DATASET RECORDS Start Marker
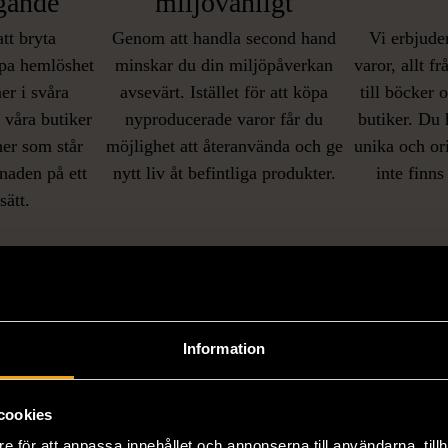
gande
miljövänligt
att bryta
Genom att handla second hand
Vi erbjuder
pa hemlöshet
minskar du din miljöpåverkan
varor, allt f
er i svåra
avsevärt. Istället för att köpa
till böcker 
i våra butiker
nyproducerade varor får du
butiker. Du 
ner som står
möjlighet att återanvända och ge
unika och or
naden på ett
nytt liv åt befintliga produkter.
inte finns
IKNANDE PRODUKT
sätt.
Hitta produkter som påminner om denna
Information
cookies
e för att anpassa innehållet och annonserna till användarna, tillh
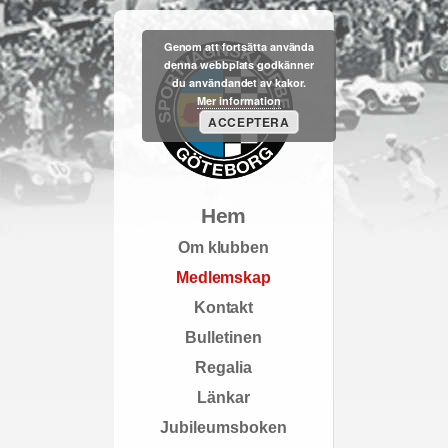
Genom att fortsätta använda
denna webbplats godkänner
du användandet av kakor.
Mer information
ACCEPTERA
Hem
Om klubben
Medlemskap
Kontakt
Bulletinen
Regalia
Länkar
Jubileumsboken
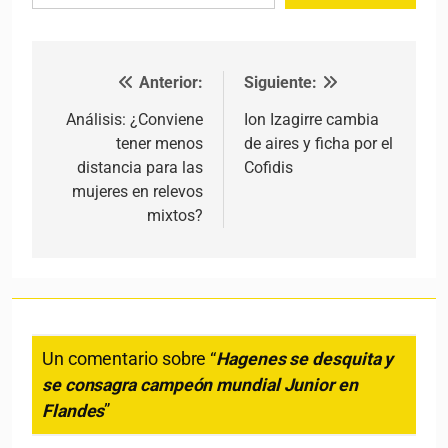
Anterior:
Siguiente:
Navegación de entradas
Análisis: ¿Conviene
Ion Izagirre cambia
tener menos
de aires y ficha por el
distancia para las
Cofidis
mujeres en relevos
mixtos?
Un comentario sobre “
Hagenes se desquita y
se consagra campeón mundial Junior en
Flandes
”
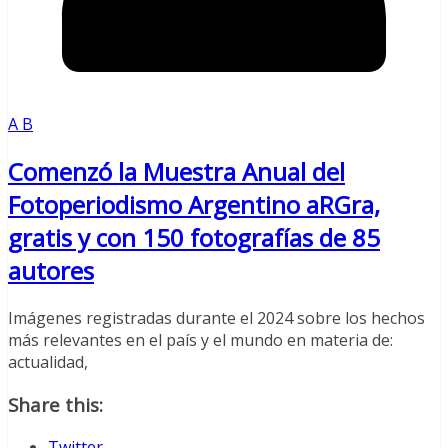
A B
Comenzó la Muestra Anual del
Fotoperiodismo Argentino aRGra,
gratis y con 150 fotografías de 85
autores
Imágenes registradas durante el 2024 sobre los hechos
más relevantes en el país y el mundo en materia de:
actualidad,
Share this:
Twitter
DATASET RECORDS End Marker
EXERCISE DESCRIPTION |
Write out the records once more, exactly as they stand, with no images.

THE ANSWER |
gande
miljövänligt
att bryta
Genom att handla second hand
Vi erbjuder
pa hemlöshet
minskar du din miljöpåverkan
varor, allt f
er i svåra
avsevärt. Istället för att köpa
till böcker 
i våra butiker
nyproducerade varor får du
butiker. Du 
ner som står
möjlighet att återanvända och ge
unika och or
naden på ett
nytt liv åt befintliga produkter.
inte finns
IKNANDE PRODUKT
sätt.
Hitta produkter som påminner om denna
Information
cookies
e för att anpassa innehållet och annonserna till användarna, tillh
Genom att fortsätta använda
denna webbplats godkänner
du användandet av kakor.
Mer information
ACCEPTERA
Hem
Om klubben
Medlemskap
Kontakt
Bulletinen
Regalia
Länkar
Jubileumsboken
Anterior:
Siguiente:
Navegación de entradas
Análisis: ¿Conviene
Ion Izagirre cambia
tener menos
de aires y ficha por el
distancia para las
Cofidis
mujeres en relevos
mixtos?
Un comentario sobre “
Hagenes se desquita y
se consagra campeón mundial Junior en
Flandes
”
A B
Comenzó la Muestra Anual del
Fotoperiodismo Argentino aRGra,
gratis y con 150 fotografías de 85
autores
Imágenes registradas durante el 2024 sobre los hechos
más relevantes en el país y el mundo en materia de:
actualidad,
Share this:
Twitter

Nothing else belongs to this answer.